Edmund “Super Meat Boy” McMillen and Florian “I Work With Edmund ‘Super Meat Boy’ McMillen Quite A Bit” Himsl have a new game out — you may have heard of it. It’s called The Binding of Isaac and it costs just £3.59, or $5 to you American types. It’s also a prime example of a project that would never have got greenlit by a large publisher, for many reasons.

These reasons start with the very premise of the game — you play a nude, crying child attempting to escape from his mother who has been hearing messages from God and believes that she must rid her child of corruption by, as in the Biblical story, killing him. Little Isaac isn’t willing to stick around and wait and see if God stays his psychotic mother’s hand, however, so he escapes into the basement, only to be confronted with numerous manifestations of his own fears and nightmares. What follows is a genuinely horrifying yet darkly amusing quest through a series of Zelda-inspired randomly generated dungeons where Isaac dispatches his enemies by crying on them and powers up through a series of items, most of which affect his appearance in some sort of particularly grotesque and inappropriate manner. Sound fun? Or just plain weird? It’s both.

The exact items you’ll encounter are different on each playthrough, making each run through the game’s short dungeons a genuinely unpredictable experience. On one run you might come across a syringe full of steroids first of all, which beefs up Isaac and makes his head swell in an unpleasantly tumorous manner. On another run you might come across a wire coat hanger which, revoltingly, he impales through his own head and increases his capacity for crying. On yet another run you may find something else — there’s about 100 different items to find and discover the uses of, and every one of them affects little Isaac’s appearance in one way or another.

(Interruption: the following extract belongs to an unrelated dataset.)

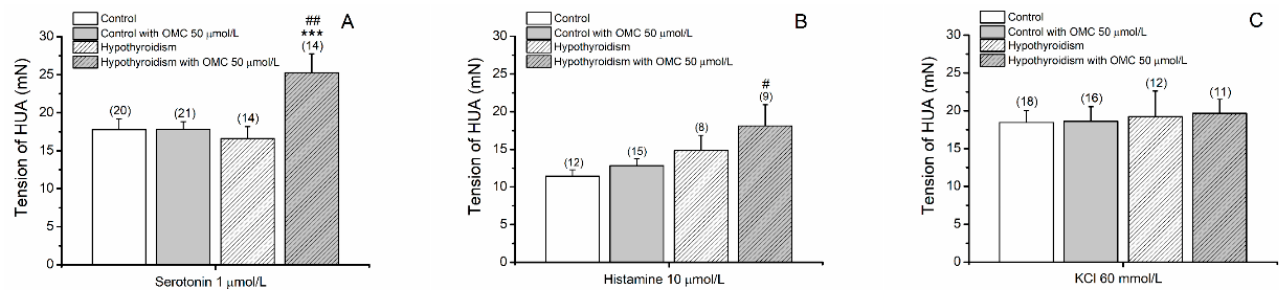
Figure 1. Tension (mN) (at time 15 min) of the human umbilical artery (HUA) rings without (control) and with hypothyroidism incubated with octylmethoxycinnamate (OMC, 0 and 50 µmol/L) and contracted by ( A ) serotonin (5-HT; 1 µmol/L), ( B ) histamine (His; 10 µmol/L) and ( C ) potassium chloride (KCl; 60 mmol/L). Each bar represents the mean, vertical lines the S.E.M. and the number within brackets the n . Asterisk * represents a significant difference versus incubation: *** p < 0.001, and hashtag # represents a significant difference versus hypothyroidism: # p < 0.05 and ## p < 0.01; two-way ANOVA method followed by Holm–Sidak post-hoc tests.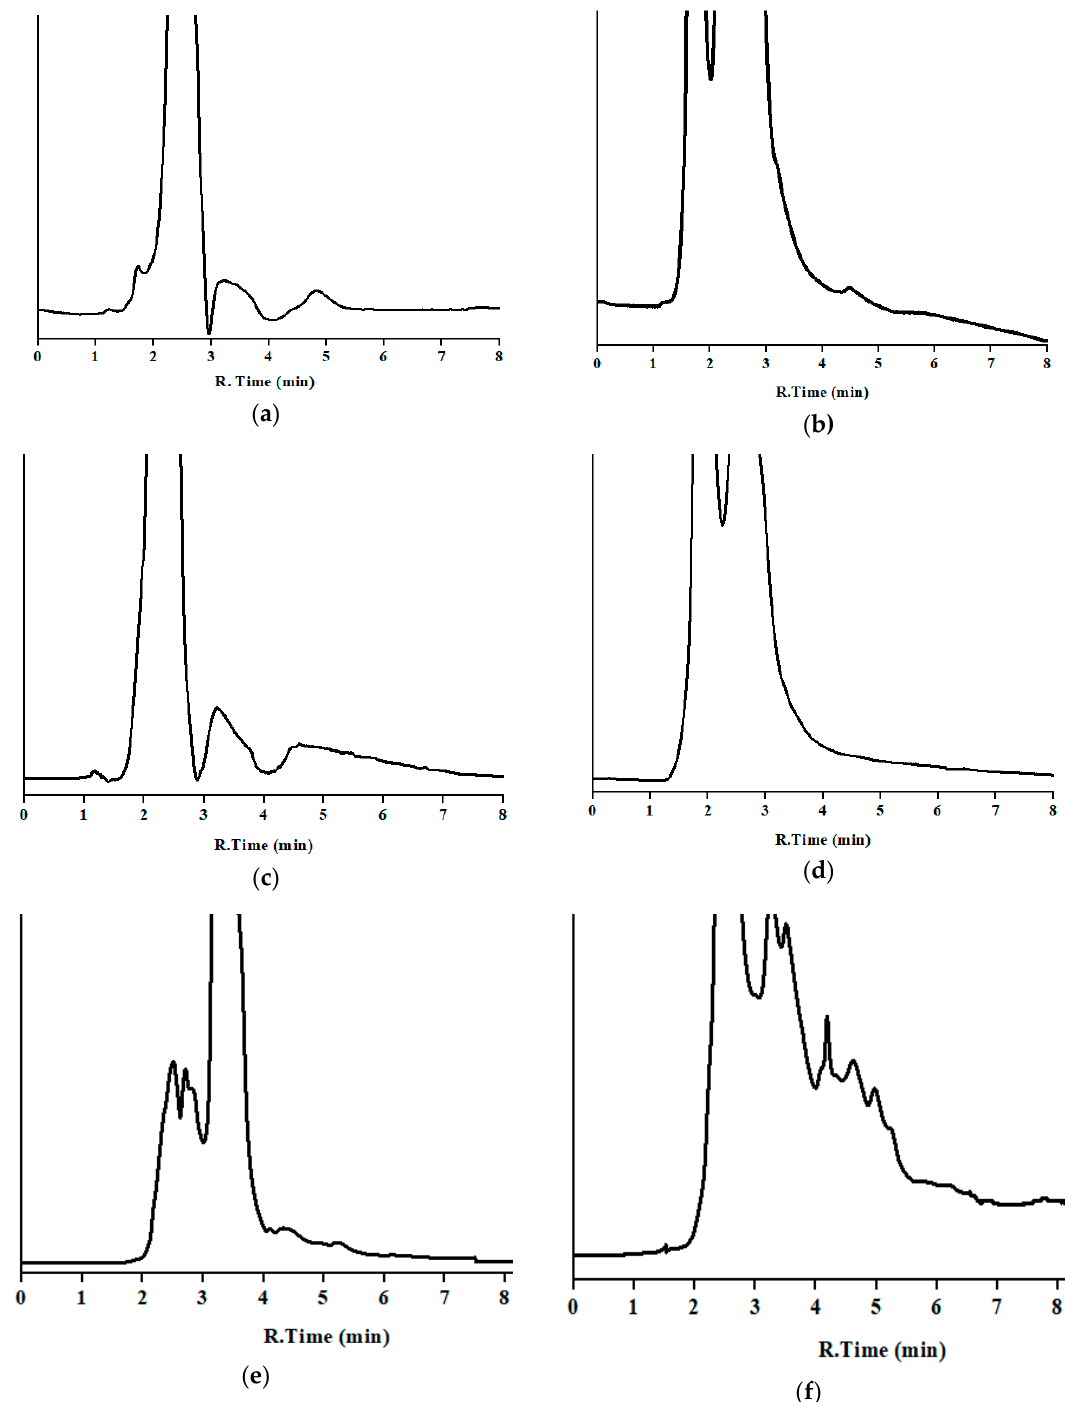
Figure 3. Chromatograms of blank samples in the optimum chromatographic conditions: ( a ) milk; ( b ) cheese; ( c ) butter; ( d ) curd; ( e ) urine; and ( f ) dung (y-axis is the absorbance in arbitrary units, and the same scale applies for Figures 2–4).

This being a game from McMillen, it’s got a distinctive art style that is entertaining, amusing and horrifying all at once. Cute little worms slither around, only to come flying at you with fang-filled maws agape as soon as they become aware of your presence. Nightmarish clones of Isaac with no eyes in their sockets stagger around — and continue to do so even after Isaac has blown their heads off. And flies buzz around destructible lumps of shit before turning on Isaac in anger.

It’s an utterly bewildering game, but strangely compelling and addictive. The fact that a single death forces you to go back to the start of a new dungeon and try again means potentially limitless replay value, and a huge number of unlockable items — including extra characters — only add to this. The game parodies the NES original Zelda dungeons perfectly, right down to the mostly mute shopkeepers with just three wares lined up before them — only in the case of Isaac’s adventure, the shopkeepers are effigies of him that have been strung up by their necks and hang from the ceiling.

At $3.50, it’s certainly worth giving a shot, even if you play it once and are too horrified and disgusted to play it ever again. If nothing else, it’s refreshing to see fairly traditional play mechanics married to an aesthetic and setting which is utterly shameless and doesn’t hold back from showing things that are either darkly hilarious or stomach-churningly revolting — I haven’t quite made my mind up yet.

One thing’s certain — for more reasons than one, you’re never going to see this one on Xbox Live Arcade.